- **Data listing**

· · · · · · ·

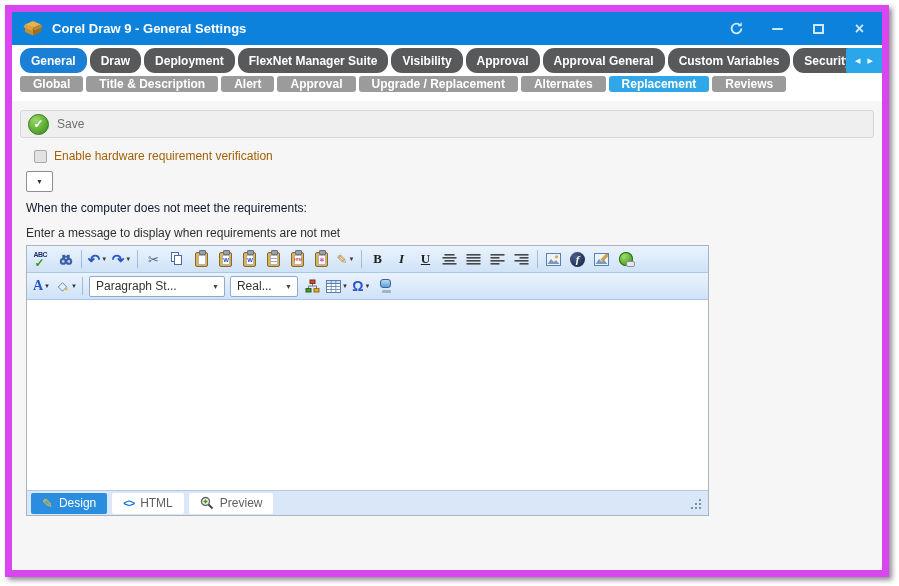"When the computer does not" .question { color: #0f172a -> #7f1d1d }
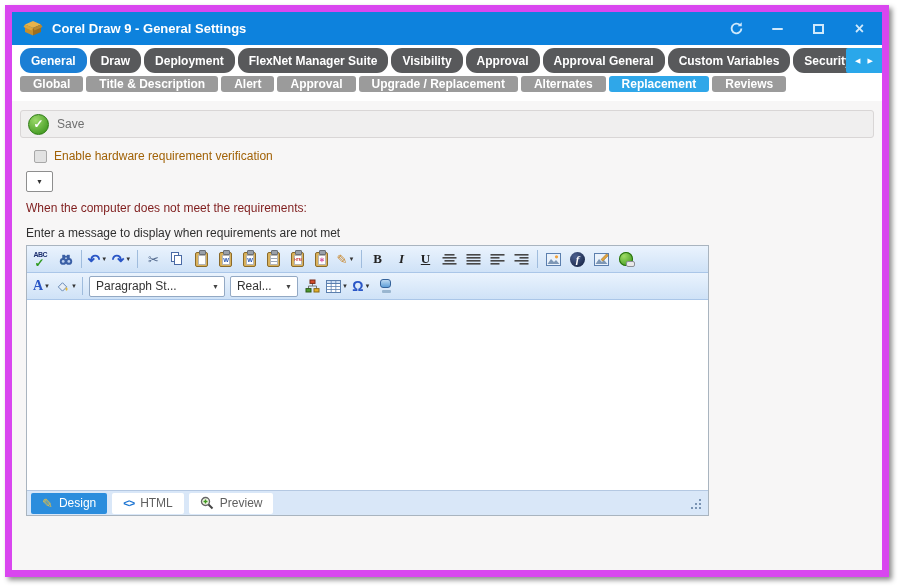"Do nothing" div.radios { html: none -> <div> <label> <span></span> <span>Do nothing</span> </label> <label> <span></span> <span>Prevent request</span> </label> <label> <span></span> <span>Always require approval</span> </label> </div> }
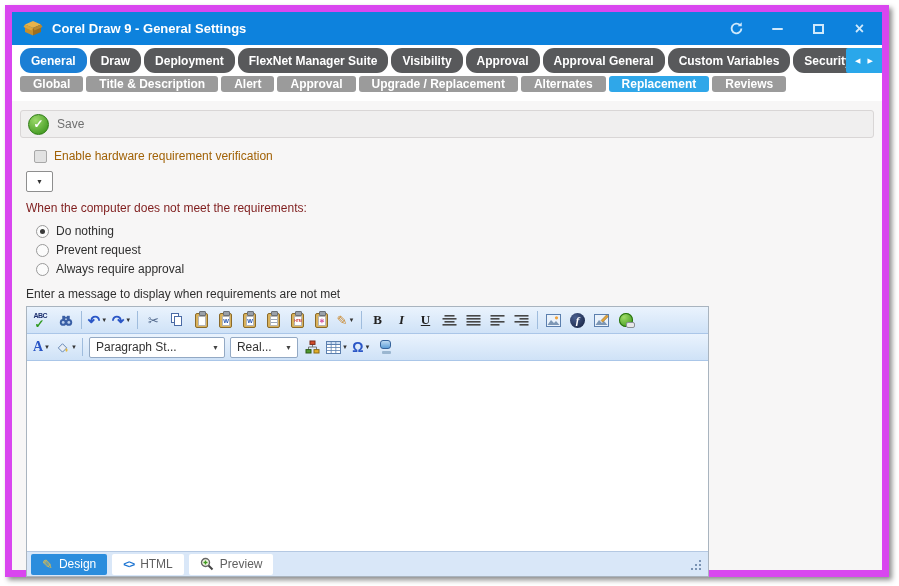"Paragraph St..." .combo.c0 { width: 136px -> 104px }
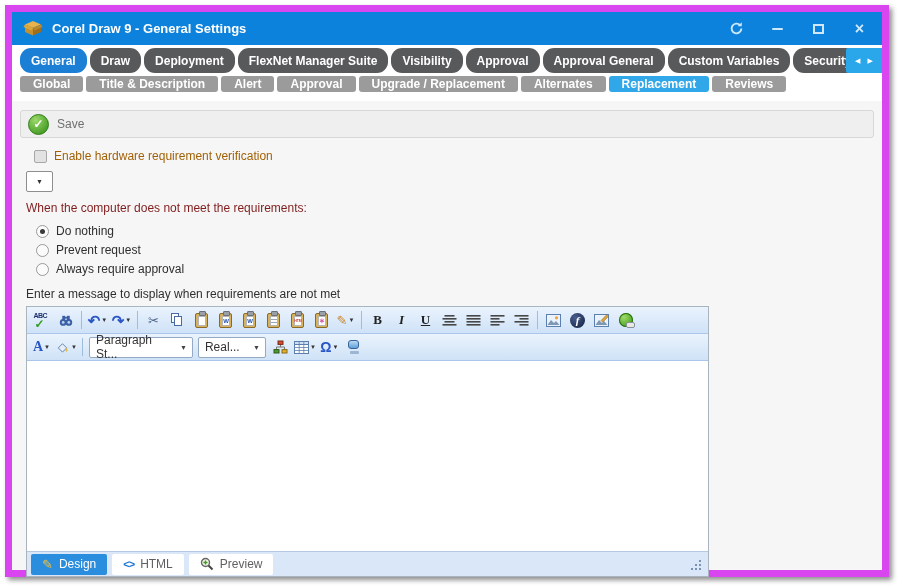"Real..." .combo.c2 { width: 68px -> 58px }
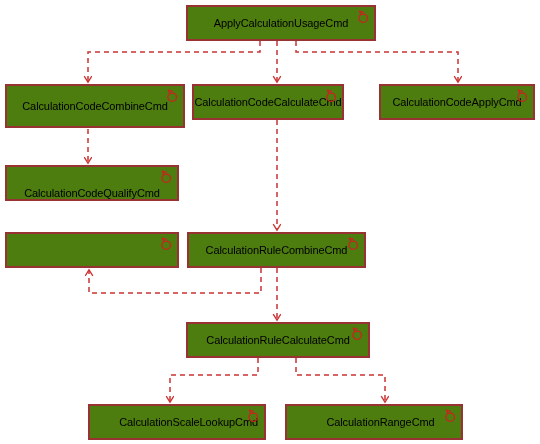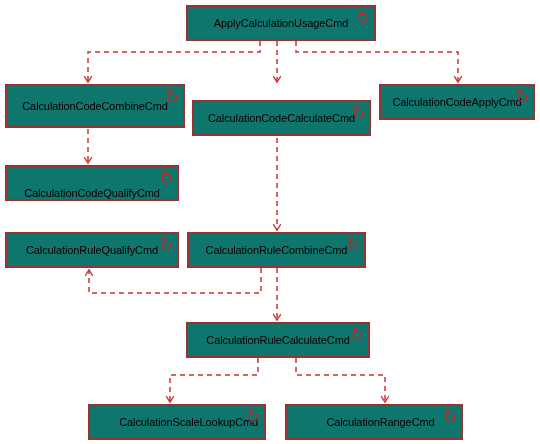"ApplyCalculationUsageCmd" .node { background: #0f766e -> #4d7c0f }
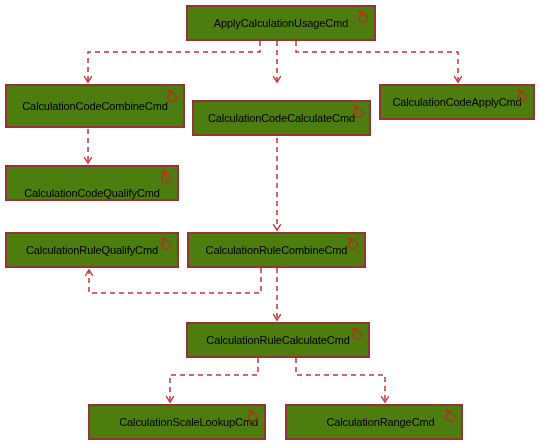"CalculationCodeCalculateCmd" div.node { top: 100px -> 84px; width: 179px -> 152px }
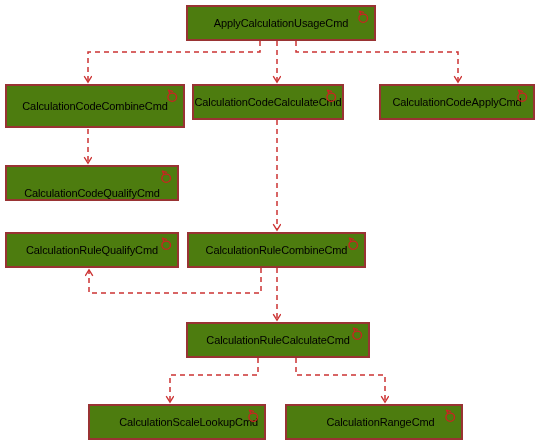"CalculationRuleQualifyCmd" span.node-label { html: <span>CalculationRuleQualifyCmd</span> -> none }
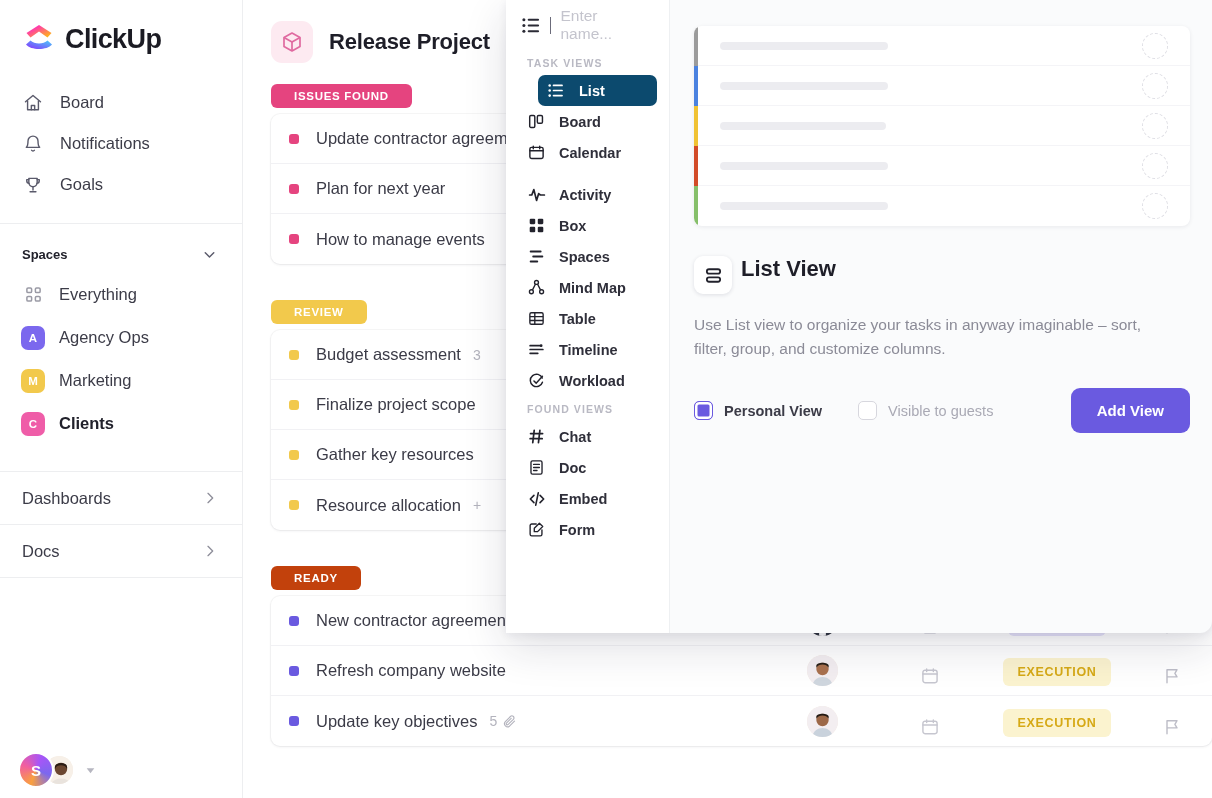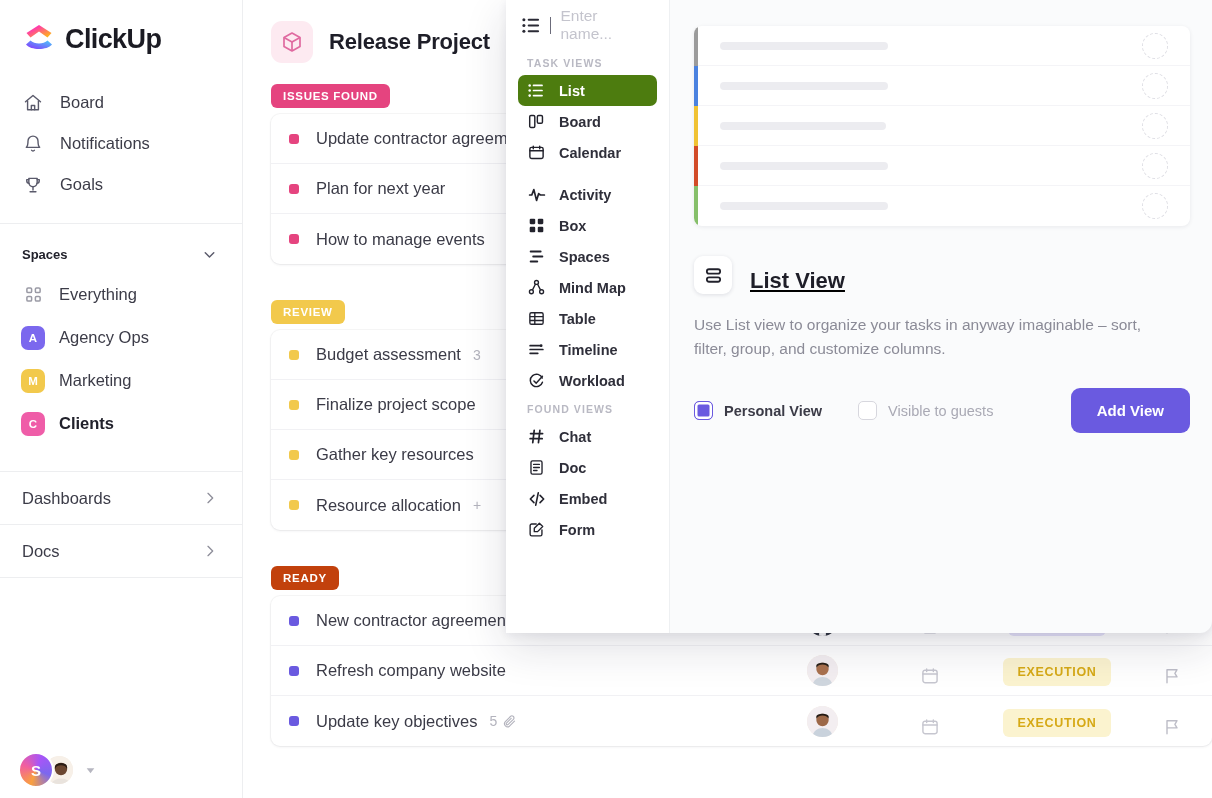"ISSUES FOUND" .chip { padding: 6px 12px -> 6px 23px }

· · · · · · ·

- **Your goal**
Here the job is to copy the listing above word for word, starting at the line with "width: 136px ->" and ending at the line with "top: 100px ->", and to leave out the pictures.

- **Output for this exercise**
"Paragraph St..." .combo.c0 { width: 136px -> 104px }
"Real..." .combo.c2 { width: 68px -> 58px }
"ApplyCalculationUsageCmd" .node { background: #0f766e -> #4d7c0f }
"CalculationCodeCalculateCmd" div.node { top: 100px -> 84px; width: 179px -> 152px }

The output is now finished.